All that said, Copilot for Microsoft 365 includes enterprise-grade privacy and security protections, including Microsoft’s promise that your company’s data and your users’ prompts are not used to train the large language models used by Copilot. These protections are not offered by consumer genAI chatbots.

For most businesses, it probably makes sense to start small, offering subscriptions to targeted users or departments that might get the most out of Copilot — for example, people or groups who most need help in drafting documents and presentations. Based on the results, a company can roll it out to others who might get good mileage out of it.

As for going in whole hog and buying it for everyone who has a Microsoft 365 subscription in your business, that’s an expensive proposition and likely won’t come close to paying for itself in productivity increases, at least for now.

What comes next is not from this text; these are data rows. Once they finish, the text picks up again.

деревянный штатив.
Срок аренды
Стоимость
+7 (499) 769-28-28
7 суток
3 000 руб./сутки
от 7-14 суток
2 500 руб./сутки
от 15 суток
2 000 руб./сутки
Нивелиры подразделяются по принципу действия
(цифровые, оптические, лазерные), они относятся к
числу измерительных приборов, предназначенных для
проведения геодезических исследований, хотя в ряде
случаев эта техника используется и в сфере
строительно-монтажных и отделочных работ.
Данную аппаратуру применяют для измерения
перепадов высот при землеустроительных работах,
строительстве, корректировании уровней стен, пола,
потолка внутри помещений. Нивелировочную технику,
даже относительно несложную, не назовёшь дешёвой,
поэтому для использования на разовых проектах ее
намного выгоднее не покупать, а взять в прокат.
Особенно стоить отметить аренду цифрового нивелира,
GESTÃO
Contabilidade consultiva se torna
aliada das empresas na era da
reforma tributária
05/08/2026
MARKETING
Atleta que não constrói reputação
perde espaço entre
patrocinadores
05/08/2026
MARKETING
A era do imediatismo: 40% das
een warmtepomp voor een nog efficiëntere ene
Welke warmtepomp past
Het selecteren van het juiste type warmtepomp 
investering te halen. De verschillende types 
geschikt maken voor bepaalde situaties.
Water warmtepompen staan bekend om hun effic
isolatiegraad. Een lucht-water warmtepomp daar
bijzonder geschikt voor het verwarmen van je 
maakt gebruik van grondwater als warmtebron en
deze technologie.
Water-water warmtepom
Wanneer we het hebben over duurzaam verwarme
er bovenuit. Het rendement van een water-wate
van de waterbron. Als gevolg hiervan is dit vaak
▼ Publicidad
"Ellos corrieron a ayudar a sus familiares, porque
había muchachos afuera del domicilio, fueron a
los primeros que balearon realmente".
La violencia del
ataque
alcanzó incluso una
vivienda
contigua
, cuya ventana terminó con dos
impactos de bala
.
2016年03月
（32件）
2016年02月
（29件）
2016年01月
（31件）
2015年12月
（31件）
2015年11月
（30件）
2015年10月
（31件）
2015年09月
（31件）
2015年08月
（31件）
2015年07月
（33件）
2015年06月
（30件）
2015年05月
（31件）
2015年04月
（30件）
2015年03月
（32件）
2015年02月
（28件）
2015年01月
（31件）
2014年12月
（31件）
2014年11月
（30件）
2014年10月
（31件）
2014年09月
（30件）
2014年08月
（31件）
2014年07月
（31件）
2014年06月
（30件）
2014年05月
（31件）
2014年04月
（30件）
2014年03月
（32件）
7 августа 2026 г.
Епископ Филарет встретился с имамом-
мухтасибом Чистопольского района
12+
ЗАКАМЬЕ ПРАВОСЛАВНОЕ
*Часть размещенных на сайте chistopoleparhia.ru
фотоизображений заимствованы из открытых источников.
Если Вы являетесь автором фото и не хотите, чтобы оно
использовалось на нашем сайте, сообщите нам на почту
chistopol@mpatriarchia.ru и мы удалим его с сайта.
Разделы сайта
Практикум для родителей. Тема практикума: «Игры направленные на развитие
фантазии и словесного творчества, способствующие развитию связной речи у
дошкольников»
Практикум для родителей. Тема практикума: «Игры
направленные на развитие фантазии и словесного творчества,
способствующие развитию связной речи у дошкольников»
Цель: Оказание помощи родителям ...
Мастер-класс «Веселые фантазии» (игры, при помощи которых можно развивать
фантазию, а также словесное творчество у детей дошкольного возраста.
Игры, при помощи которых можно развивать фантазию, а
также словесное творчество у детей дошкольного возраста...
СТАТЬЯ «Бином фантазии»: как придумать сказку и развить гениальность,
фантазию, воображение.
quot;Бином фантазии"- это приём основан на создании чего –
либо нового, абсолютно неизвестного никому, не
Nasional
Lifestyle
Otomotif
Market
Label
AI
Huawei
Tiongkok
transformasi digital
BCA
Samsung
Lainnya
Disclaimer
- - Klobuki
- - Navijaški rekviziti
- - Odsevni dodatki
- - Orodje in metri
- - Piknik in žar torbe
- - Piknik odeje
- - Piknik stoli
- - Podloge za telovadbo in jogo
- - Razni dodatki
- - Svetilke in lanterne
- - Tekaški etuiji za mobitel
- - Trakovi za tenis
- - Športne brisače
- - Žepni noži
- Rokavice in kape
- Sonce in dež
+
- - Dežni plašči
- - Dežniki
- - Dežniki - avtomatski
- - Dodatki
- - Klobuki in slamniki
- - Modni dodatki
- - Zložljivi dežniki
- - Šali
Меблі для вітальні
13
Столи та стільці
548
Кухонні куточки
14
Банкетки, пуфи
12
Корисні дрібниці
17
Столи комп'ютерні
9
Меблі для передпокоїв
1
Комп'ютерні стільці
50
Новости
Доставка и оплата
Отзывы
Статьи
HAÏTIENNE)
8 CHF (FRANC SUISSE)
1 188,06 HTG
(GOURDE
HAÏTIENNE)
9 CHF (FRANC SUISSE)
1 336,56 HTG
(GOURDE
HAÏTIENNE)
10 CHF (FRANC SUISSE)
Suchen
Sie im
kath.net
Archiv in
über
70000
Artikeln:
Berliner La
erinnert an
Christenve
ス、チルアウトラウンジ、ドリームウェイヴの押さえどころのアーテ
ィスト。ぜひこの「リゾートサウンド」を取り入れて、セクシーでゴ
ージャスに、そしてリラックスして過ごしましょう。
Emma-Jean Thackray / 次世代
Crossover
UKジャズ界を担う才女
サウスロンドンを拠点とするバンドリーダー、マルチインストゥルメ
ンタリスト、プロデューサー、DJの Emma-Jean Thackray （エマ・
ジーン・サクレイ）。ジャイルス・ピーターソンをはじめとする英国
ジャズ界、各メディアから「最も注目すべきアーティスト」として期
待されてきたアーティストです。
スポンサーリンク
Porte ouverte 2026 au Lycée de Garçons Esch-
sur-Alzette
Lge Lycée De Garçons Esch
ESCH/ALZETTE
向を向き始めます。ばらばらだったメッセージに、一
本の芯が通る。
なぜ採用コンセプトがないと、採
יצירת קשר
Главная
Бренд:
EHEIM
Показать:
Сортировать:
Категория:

Should you decide to try it now or sometime in the future, there is one caveat that I feel compelled to repeat: Copilot sometimes makes up false information and presents it as fact. You’ll need to very carefully examine everything it does before using its output, and will need to balance that step against any productivity increases you expect.  

You should also consider launching a formal training program for anyone in your business who uses Copilot, targeted primarily at making sure people are aware of potential hallucinations and errors, and teaching best practices for creating documents so they won’t be rife with errors.